### Data supplied
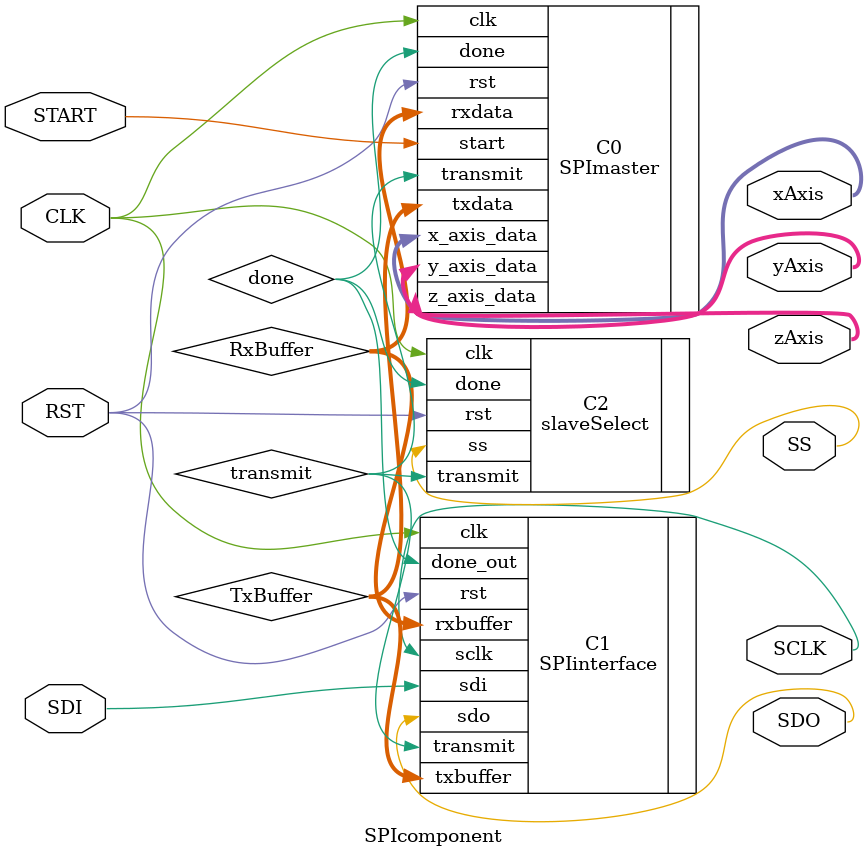
<source format=v>
`timescale 1ns / 1ps

//  ===================================================================================
//  								  Define Module, Inputs and Outputs
//  ===================================================================================
module SPIcomponent(
		CLK,
		RST,
		START,
		SDI,
		SDO,
		SCLK,
		SS,
		xAxis,
		yAxis,
		zAxis
);

// ====================================================================================
// 										Port Declarations
// ====================================================================================
   input        CLK;
   input        RST;
   input        START;
   input        SDI;
   output       SDO;
   output       SCLK;
   output       SS;
   output [9:0] xAxis;
   output [9:0] yAxis;
   output [9:0] zAxis;
   
// ====================================================================================
// 								Parameters, Register, and Wires
// ====================================================================================
	wire [9:0] 	 xAxis;
	wire [9:0] 	 yAxis;
	wire [9:0] 	 zAxis;

   wire [15:0]  TxBuffer;
   wire [7:0]   RxBuffer;
   wire         doneConfigure;
   wire         done;
   wire         transmit;
   
//  ===================================================================================
// 							  				Implementation
//  ===================================================================================
   
		//-------------------------------------------------------------------------
		//	Controls SPI Interface, Stores Received Data, and Controls Data to Send
		//-------------------------------------------------------------------------
		SPImaster C0(
					.rst(RST),
					.start(START),
					.clk(CLK),
					.transmit(transmit),
					.txdata(TxBuffer),
					.rxdata(RxBuffer),
					.done(done),
					.x_axis_data(xAxis),
					.y_axis_data(yAxis),
					.z_axis_data(zAxis)
		);
		
		//-------------------------------------------------------------------------
		//		 Produces Timing Signal, Reads ACL Data, and Writes Data to ACL
		//-------------------------------------------------------------------------
		SPIinterface C1(
					.sdi(SDI),
					.sdo(SDO),
					.rst(RST),
					.clk(CLK),
					.sclk(SCLK),
					.txbuffer(TxBuffer),
					.rxbuffer(RxBuffer),
					.done_out(done),
					.transmit(transmit)
		);
		
		//-------------------------------------------------------------------------
		//		 			 	Enables/Disables PmodACL Communication
		//-------------------------------------------------------------------------
		slaveSelect C2(
					.clk(CLK),
					.ss(SS),
					.done(done),
					.transmit(transmit),
					.rst(RST)
		);
   
endmodule

</source>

### The problem
Display every line of the listing that contains the string "zAxis".

### Solution to this exercise
		zAxis
   output [9:0] zAxis;
	wire [9:0] 	 zAxis;
					.z_axis_data(zAxis)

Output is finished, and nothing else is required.